The longest median duration of abnormal respiratory rates with RR < 11 min−1 was 28 min/24 h [IQR 4.0–121]. The cumulative durations of various circulatory vital signs were reduced compared to those of respiratory vital signs, ranging from medians of 0 min/24 h (all SBP thresholds) to 20 min per 24 h [IQR 3.0–43] for HR > 110 min−1 (Table 3). All patients had at least one episode of sustained abnormal vital signs; the most common were desaturation events; 85% had at least one episode of SpO2 < 80% ≥ 1 min. Fifty-five percent of the patients had episodes of RR > 30 min−1 ≥ 1 min.
The transitional care facility did not measure any vital signs during the monitoring period, but 55% of patients had their vital signs measured within 30 days of study enrollment.
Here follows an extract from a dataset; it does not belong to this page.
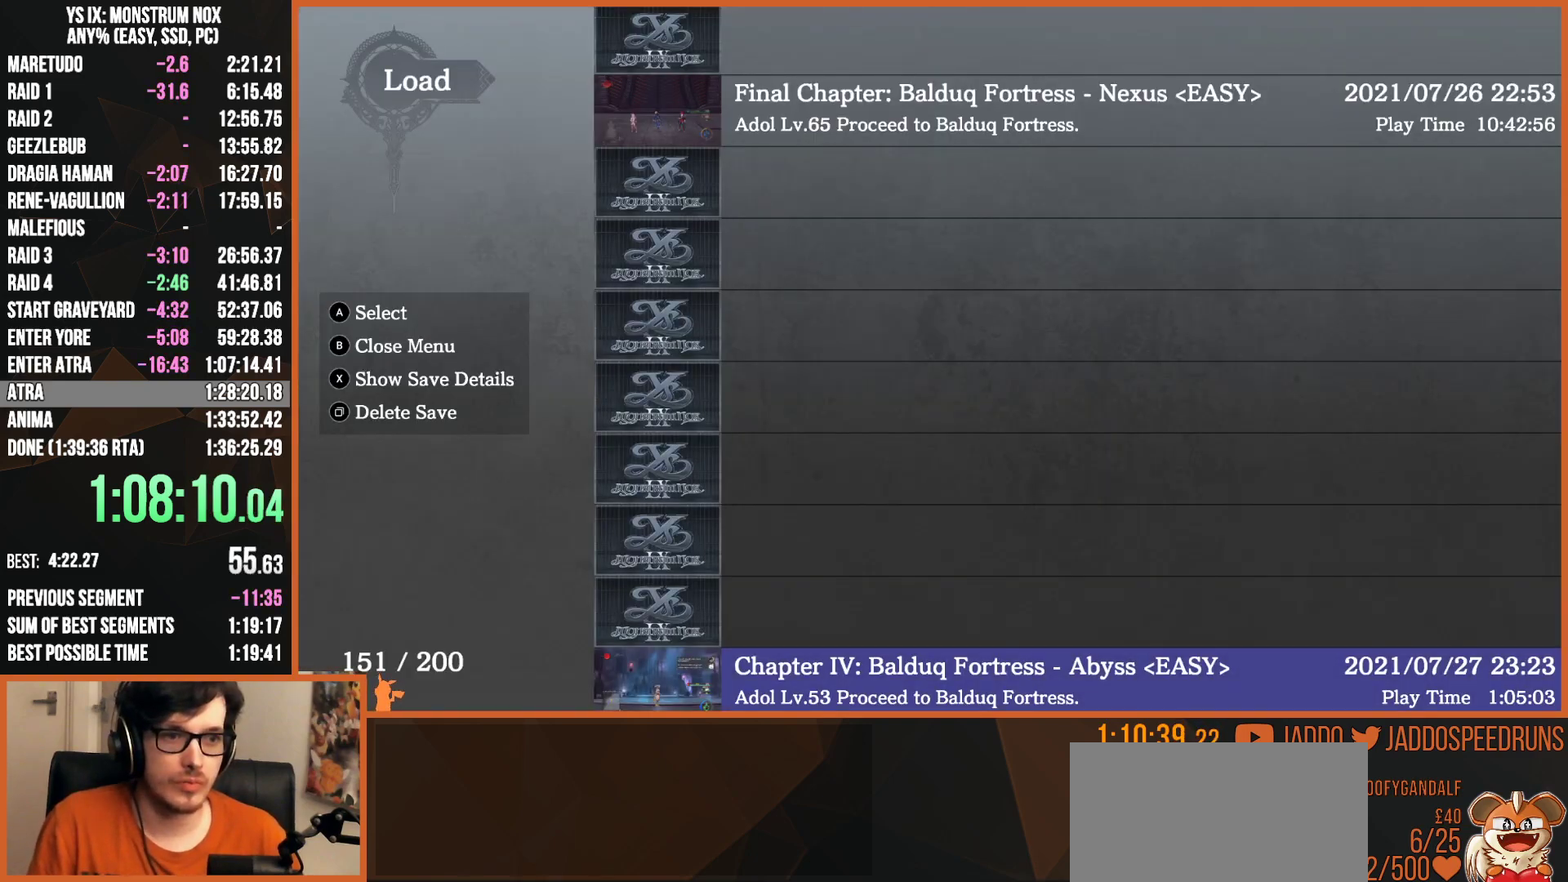
{"buttons": [], "left_stick": "center", "right_stick": "center", "button_events": []}
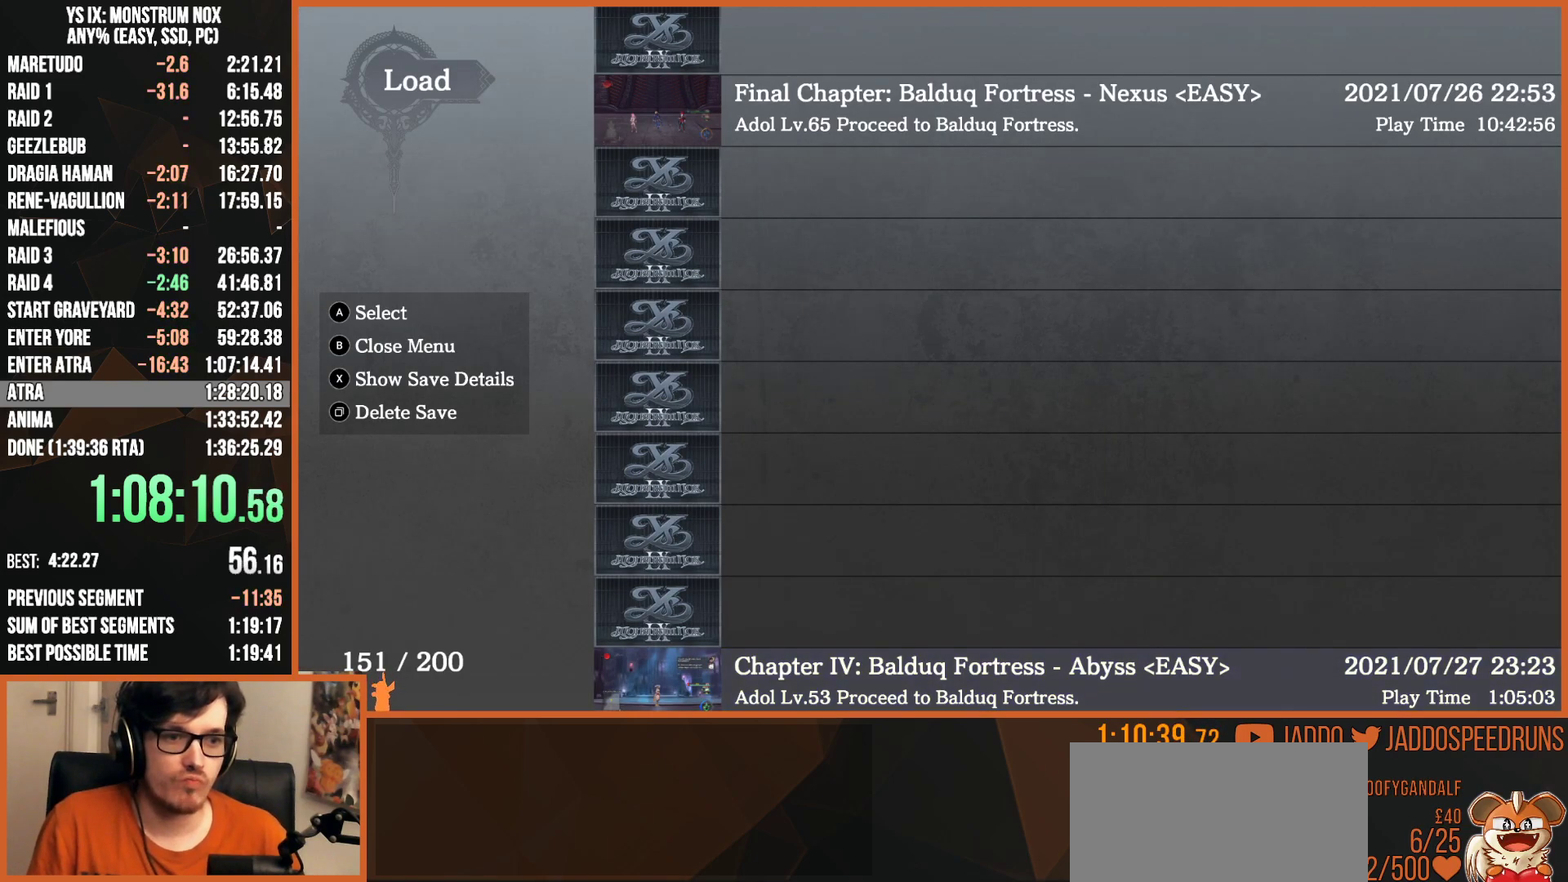
{"buttons": [], "left_stick": "center", "right_stick": "center", "button_events": []}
The most frequent abnormal vital sign was RR > 24 min−1, occurring in 25% of the patients, while RR > 30 min−1 and HR ˃ 110 min−1 were recorded in two patients (10%) (Table 3).
3.4. Complications and Readmissions
Eight patients (40%) developed at least one complication within 30 days of admission to the transitional care facility, including hyperglycemia, infection, and postoperative bleeding.
3.5. Patient Case
Figure 3 illustrates vital sign development during a patient’s monitoring period: several desaturation minutes (SpO2 < 92% for a total of 1366 min), minutes of tachypnea (RR > 24 min−1 for 544 min), and tachycardia episodes (HR > 110 min−1 for 2790 min and HR >130 min−1 for 818 min). The specific patient, an 83-year-old female, was admitted to the transitional care facility for physical rehabilitation following osteosynthesis of a femoral neck fracture. Eleven days after the continuous monitoring terminated, she was readmitted to the hospital with a urinary tract infection, severe dehydration, pulmonary embolism, and anemia (blood hemoglobin, 5.6 mmol/L). The transitional care facility measured vital signs seven times during the days before the readmission. No interventions were carried out prior to readmission. The length of the readmission stay was 29 days, whereafter the patient was discharged to the transitional care facility again.
4. Discussion
The current feasibility study showed that despite a low-staffed environment, CVSM was feasible in a median of 83% of the scheduled time with at least one device recording. The high rate of monitoring was mainly due to the ECG patch (median of 80% recording of the scheduled time), whereas the SpO2 device recorded only 33% of the scheduled time. The variation in recording time and missing data is comparable to that reported in other studies using the same devices [13,16,22]. Thus, in an observational method comparison study, continuously measuring HR and RR with the wearable devices SensiumVitals, HealthPatch, EarlySense, and Masimo, found missing data ranging from 13% to 34% for RR and 6% to 27% for HR [23].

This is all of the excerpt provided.